這個樣子,他是恨不得將盛淺綁在身邊,哪里也別去了。
每次發生這樣的事,他都有這樣的沖動想法。
卻又舍不得將她拘著。
他的妻子和別的女人不一樣,她有屬于自己的一片天空。
不會因為是個女人就會依附于男人。
她這一點也正是讓他心動的其中之一。
當然。
哪怕盛淺愿意躲在他的身后,他也是很樂意讓她什么也不必做,安安穩穩的待在他身側。
“這是我應該做的,再說我也沒有親力親唯,身邊跟著不少人。”
龍雲廷伸出手,撫上她一邊的臉頰,深邃的黑眸里倒映著她的身影,“你在說謊,你只和鴻文跑出去又是怎么回事”
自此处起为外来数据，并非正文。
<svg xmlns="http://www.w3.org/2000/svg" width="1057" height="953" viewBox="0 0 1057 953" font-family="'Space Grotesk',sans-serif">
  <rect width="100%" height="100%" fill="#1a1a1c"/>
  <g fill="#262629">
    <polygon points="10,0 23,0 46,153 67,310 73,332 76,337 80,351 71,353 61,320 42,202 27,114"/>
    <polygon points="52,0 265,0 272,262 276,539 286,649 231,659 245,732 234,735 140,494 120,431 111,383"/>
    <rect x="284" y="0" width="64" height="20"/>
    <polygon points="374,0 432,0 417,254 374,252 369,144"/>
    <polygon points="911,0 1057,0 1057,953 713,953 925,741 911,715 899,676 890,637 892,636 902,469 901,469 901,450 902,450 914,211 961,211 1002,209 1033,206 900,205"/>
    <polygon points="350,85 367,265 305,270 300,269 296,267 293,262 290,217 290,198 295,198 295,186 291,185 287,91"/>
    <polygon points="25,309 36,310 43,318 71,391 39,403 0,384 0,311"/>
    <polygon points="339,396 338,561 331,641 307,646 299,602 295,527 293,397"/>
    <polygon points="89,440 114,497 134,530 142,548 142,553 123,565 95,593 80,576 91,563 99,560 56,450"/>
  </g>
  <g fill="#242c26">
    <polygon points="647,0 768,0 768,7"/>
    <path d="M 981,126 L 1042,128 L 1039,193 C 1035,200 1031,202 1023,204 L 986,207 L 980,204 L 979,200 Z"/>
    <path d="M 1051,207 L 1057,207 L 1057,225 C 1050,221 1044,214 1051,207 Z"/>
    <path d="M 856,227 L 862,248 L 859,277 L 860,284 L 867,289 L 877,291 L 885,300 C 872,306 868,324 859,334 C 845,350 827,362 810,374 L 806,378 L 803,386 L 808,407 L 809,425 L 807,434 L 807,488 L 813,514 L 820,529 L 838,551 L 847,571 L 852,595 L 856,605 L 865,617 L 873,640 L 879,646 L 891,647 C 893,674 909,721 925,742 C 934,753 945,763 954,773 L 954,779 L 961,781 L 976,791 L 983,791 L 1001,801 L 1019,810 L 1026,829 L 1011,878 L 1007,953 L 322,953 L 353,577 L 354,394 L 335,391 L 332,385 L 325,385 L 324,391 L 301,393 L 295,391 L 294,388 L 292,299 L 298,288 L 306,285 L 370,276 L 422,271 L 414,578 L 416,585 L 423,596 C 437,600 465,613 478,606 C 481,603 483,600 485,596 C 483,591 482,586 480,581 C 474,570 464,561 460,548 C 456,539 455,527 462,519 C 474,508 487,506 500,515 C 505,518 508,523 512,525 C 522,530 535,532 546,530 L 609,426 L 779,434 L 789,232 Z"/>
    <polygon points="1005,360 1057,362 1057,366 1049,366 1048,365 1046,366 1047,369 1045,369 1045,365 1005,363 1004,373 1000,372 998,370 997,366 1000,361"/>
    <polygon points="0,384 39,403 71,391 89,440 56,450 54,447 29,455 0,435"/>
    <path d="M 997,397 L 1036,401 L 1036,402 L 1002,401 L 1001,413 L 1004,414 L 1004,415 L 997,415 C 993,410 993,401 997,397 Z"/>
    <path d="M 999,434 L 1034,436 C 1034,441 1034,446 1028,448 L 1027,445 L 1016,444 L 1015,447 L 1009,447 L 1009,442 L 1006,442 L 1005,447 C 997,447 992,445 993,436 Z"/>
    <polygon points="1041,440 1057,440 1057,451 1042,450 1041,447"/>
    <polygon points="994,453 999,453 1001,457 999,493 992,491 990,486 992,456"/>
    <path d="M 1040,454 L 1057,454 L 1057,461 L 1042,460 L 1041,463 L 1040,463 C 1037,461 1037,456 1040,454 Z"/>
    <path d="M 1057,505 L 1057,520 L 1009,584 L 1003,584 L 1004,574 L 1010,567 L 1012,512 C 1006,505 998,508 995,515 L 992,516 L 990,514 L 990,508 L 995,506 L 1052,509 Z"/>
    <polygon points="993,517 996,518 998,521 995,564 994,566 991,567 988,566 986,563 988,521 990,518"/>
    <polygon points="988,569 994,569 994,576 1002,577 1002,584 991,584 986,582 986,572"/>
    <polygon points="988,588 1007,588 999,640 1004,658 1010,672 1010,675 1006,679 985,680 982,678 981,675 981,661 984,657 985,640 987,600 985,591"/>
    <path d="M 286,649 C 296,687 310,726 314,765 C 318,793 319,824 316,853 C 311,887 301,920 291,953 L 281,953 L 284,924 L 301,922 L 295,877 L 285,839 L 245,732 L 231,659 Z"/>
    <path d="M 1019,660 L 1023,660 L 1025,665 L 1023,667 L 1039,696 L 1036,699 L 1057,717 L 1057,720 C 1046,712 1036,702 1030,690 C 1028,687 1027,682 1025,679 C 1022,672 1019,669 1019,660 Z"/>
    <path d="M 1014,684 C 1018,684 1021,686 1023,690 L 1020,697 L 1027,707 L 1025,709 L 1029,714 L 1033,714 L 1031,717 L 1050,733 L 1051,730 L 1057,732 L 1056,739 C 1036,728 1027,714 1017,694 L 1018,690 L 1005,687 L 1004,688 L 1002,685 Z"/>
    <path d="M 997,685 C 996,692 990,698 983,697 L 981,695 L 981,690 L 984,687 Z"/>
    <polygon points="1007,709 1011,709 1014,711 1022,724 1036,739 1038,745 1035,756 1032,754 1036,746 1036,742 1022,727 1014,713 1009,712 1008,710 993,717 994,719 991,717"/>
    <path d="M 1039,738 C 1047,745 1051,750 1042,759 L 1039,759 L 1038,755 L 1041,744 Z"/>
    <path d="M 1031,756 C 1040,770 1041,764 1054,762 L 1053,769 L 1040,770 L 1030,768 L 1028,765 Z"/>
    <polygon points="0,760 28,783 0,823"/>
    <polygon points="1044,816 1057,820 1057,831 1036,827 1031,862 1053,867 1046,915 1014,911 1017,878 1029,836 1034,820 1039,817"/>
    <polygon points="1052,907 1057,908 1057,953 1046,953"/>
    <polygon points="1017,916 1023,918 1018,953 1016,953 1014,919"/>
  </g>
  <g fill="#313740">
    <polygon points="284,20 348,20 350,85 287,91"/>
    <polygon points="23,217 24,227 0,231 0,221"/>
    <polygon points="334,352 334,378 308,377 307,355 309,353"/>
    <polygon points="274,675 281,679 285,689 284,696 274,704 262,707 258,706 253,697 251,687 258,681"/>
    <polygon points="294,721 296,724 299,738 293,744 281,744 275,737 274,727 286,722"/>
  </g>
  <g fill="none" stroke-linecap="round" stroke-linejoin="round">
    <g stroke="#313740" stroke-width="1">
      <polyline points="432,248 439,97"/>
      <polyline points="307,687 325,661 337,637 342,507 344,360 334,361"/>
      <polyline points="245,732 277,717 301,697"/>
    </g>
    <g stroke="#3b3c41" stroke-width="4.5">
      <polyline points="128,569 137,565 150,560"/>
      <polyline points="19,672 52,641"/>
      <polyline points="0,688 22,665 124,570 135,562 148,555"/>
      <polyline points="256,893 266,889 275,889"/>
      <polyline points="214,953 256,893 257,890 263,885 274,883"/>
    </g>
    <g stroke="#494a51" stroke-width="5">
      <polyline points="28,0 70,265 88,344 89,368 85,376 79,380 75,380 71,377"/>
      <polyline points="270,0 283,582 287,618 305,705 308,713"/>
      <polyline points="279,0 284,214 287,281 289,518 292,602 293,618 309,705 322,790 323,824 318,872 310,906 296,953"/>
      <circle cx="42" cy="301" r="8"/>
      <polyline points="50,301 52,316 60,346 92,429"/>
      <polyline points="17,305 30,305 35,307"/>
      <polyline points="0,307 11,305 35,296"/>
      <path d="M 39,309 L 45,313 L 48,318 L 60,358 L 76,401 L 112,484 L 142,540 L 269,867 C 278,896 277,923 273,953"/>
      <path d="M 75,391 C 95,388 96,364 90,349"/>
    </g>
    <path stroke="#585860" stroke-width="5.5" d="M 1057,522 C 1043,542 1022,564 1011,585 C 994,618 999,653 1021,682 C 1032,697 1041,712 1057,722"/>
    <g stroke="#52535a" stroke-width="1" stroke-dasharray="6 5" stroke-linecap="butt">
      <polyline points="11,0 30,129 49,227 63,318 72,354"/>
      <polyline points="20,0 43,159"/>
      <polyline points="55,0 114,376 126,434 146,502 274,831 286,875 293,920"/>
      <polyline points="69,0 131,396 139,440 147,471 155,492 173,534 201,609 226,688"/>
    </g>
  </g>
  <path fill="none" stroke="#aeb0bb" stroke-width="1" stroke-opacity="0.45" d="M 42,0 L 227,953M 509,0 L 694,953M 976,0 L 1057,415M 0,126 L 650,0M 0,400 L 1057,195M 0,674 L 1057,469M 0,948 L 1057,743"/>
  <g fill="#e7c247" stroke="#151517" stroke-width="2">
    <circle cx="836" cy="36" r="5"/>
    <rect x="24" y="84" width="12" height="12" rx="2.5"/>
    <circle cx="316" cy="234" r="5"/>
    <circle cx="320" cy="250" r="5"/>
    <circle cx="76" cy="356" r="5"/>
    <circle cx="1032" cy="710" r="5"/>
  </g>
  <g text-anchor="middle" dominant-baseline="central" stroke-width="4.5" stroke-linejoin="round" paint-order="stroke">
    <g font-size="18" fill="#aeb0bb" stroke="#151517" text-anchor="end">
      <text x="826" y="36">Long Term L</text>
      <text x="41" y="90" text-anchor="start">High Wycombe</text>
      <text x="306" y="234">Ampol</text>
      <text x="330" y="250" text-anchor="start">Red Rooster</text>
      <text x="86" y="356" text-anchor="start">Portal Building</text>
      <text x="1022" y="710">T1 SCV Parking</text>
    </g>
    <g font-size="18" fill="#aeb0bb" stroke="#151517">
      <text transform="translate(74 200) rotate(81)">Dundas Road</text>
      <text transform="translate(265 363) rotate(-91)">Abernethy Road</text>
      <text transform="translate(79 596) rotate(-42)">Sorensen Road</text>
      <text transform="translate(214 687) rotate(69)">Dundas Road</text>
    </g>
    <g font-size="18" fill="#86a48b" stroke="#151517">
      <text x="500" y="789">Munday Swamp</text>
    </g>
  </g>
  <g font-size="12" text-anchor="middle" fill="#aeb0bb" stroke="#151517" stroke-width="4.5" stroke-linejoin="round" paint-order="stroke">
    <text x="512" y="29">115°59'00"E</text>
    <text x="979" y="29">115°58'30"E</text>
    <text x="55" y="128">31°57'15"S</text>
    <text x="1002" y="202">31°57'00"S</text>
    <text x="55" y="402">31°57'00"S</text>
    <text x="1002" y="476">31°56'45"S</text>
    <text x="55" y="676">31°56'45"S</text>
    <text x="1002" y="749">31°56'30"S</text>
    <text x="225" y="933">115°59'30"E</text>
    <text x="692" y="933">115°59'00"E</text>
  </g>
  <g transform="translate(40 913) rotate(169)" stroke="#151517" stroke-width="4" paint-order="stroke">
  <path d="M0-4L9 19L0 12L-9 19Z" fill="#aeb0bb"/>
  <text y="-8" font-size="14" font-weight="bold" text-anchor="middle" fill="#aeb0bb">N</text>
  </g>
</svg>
盛淺有點不自然的笑了笑,“那時候的情況有點緊急,廷哥,你別總抓著我這些小錯不放行不行我這不是完好無損的回來了嗎”
“淺淺,你”說到這些時候就知道撩撥他。
“你吃好了嗎我來收拾,”盛淺拿下他的手,然后站起來要收拾。
“你休息,我來,”龍雲廷無奈的按住了她的動作,收拾了桌面。
盛淺想著自己一路風塵仆仆的,就讓他去收拾,她則是去浴室洗個澡。
其他的后面再說。
盛淺洗漱出來,就聽到了龍雲廷在外面的說話聲。
透過窗,看到站在外面的高大背影,她擦著頭發坐到了桌前,看到桌上擺著的文件,又看了眼窗外的人,拿起文件看。
上面是海城部里的分配文件。
盛淺只是看了上面這一張,底下的那些沒有多看,拉開椅子轉了一個方向繼續擦頭發。
擦著擦著,一只大手覆了上來,握過她的手就拿起了毛巾給她輕柔的擦了起來。
盛淺的索性就靠到了椅背上,微微仰頭看著給自己認真擦頭發的人,看著看著就伸手攬過他的腰,“在海城的進展不好嗎”
龍雲廷的視線往桌上掃了下,道“沒有阻礙。”
“燕殊澤沒有給你添堵”
“他現在也動不了我,”龍雲廷對于這一點還是很自信的“現在能動我的人,并不多。但不并包括燕殊澤,所以你也不必將他看得那么重。”
盛淺低笑了聲“廷哥,你這醋味有點重了。”
“我這是在實話實說。”
“嗯,我知道,”盛淺臉上洋溢著笑,“我沒將他看重,我就是擔心你。”
龍雲廷手上的動作停了,將她抱了起來,然后他坐到椅子上,而盛淺則是落到了他的大腿上,兩人的距離瞬間拉近了,氣息也交纏在一起,“這個燕殊澤一直在跟著你”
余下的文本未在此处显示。